Cache semantics — NatsTemplateClient

The default ITemplateClient implementation, NatsTemplateClient, is a process-wide singleton that ships with the SDK. It maintains two caches keyed by templateId:

CacheTTLTrigger
Positive60 sSuccessful resolve
Negative60 stemplate.not-found reply

Entries are evicted lazily on read. There is no background sweep — a stale-but-unused entry simply lingers until the next miss.

The TTL is intentionally short. Template authoring in core-management is rare but visible: a 60-second worst-case propagation matches operator expectations without forcing a synchronous round-trip on every provision.

Negative caching

Negative entries exist to absorb the common authoring-lag case: a tenant references a template ID that exists in their config but hasn't been published to core-management yet. Without negative caching, a misconfigured fleet would hammer the bus with hundreds of identical 404s per second.

If you need to invalidate a negative entry sooner than 60 s (e.g., the template has just been authored and you want a hot retry), restart the provider. There is no public flush API by design — caches must be safe under concurrent load and a flush hook is a foot-gun.

Timeouts and fast-fail

Each resolve call carries a 5 s application timeout and sets RequestNoResponders = true on the underlying NATS request. The combination gives you two distinct failure modes:

ConditionSurfaceRetry classification
No core-management consumer registeredImmediate NoRespondersTransient — operator action
Consumer registered, slow reply5 s timeoutTransient — retry next provision
Consumer registered, error replyBusApiResult.Failure with codeCode-dependent (see below)

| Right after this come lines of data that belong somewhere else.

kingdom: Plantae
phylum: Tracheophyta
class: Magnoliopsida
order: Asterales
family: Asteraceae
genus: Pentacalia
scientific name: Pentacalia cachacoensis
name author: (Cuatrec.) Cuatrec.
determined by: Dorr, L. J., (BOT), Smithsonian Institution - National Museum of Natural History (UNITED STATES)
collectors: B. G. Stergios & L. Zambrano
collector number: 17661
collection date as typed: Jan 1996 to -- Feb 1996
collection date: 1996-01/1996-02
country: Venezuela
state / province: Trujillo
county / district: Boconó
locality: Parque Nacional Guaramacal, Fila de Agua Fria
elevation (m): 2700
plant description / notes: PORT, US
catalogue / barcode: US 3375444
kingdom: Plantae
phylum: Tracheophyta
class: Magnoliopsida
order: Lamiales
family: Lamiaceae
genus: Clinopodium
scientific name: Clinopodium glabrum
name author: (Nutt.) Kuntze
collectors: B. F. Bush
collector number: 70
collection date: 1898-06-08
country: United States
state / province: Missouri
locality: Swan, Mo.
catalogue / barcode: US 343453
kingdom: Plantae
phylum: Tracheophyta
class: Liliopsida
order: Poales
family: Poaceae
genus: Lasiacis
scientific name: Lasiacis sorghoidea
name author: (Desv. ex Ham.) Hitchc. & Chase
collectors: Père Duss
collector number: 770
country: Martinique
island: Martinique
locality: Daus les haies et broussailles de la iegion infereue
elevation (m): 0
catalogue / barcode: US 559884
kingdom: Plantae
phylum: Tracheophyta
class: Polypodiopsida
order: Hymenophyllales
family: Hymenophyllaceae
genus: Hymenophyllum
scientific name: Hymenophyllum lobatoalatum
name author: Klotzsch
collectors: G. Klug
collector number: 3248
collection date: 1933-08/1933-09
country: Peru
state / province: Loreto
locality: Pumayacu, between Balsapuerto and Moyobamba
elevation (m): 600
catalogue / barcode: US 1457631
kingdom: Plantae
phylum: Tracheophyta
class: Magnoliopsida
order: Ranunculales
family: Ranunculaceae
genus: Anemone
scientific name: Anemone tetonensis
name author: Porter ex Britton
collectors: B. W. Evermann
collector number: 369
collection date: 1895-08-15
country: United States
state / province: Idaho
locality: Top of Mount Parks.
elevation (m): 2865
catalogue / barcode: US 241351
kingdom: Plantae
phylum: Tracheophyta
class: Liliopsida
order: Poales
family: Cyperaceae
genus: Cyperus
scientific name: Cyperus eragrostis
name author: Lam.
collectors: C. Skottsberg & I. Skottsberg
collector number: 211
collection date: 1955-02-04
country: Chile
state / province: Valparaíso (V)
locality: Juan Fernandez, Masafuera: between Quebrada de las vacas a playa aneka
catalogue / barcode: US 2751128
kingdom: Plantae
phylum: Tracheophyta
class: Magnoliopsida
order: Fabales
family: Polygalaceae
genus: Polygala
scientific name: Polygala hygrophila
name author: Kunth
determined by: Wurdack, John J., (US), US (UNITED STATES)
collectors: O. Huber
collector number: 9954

RequestNoResponders=true is what stops the provider from sitting on a 5 s timeout when core-management is entirely down — you get a fast NoResponders and can fail the provision request with a clear transport.no-responders classification.

Transport-fault mapping

NatsTemplateClient maps NATS / Bus.Contracts errors onto a closed set of provider-side error codes. Adapters and provisioning callers should not invent their own codes — match these exactly:

SourceProvider-side codeRetry?
NatsNoRespondersExceptiontransport.no-respondersYes (transient)
Application timeout (5 s)transport.timeoutYes (transient)
Generic NatsExceptiontransport.errorYes (transient)
MessagePack deserialization failuretransport.malformed-replyNo (contract violation — log loudly)
BusApiResult.Failure { error = "template.not-found" }template.not-foundNo (permanent)
BusApiResult.Failure { error = "*" } (other)template.{error} (passthrough)Code-dependent

The retry policy is the caller's responsibility: IProvisioningManager classifies transport.* as transient and surfaces them as ProvisionResult.Failed("transport.*") with the bus-api consumer returning ProviderUnavailable. template.not-found is permanent and the device row is not created.

Replacing ITemplateClient

The SDK registers NatsTemplateClient as the default implementation. Tests and aggregator-side providers that resolve templates through a different control plane can replace it after AddBeaconTowerProvider:

builder.Services.AddBeaconTowerProvider<MyAdapter>(builder, options =>
{
options.ProviderId = "my-provider";
});

builder.Services.Replace(
ServiceDescriptor.Singleton<ITemplateClient, FakeTemplateClient>());

Implementations must:

  • Be thread-safe — the SDK calls in from BusApi consumer threads.
  • Honour the 5 s timeout budget — provision callers cannot extend it.
  • Return the same closed error-code set above so retry classification remains consistent across adapters.

Provisioning options

Two options under the Provisioning configuration section govern template resolution. They are documented in full at Configuration › Provisioning; the defaults are sized for the canonical-wire profile:

OptionDefaultEffect
TemplateCacheTtlSeconds60Positive + negative cache TTL. Lower it only if you accept the extra core-management traffic.
TemplateResolveTimeoutSeconds5Per-call application timeout. Must be ≤ the bus-api consumer's overall budget.

There is no separate negative-cache TTL knob — operationally the two windows are always equal so cache pressure stays predictable.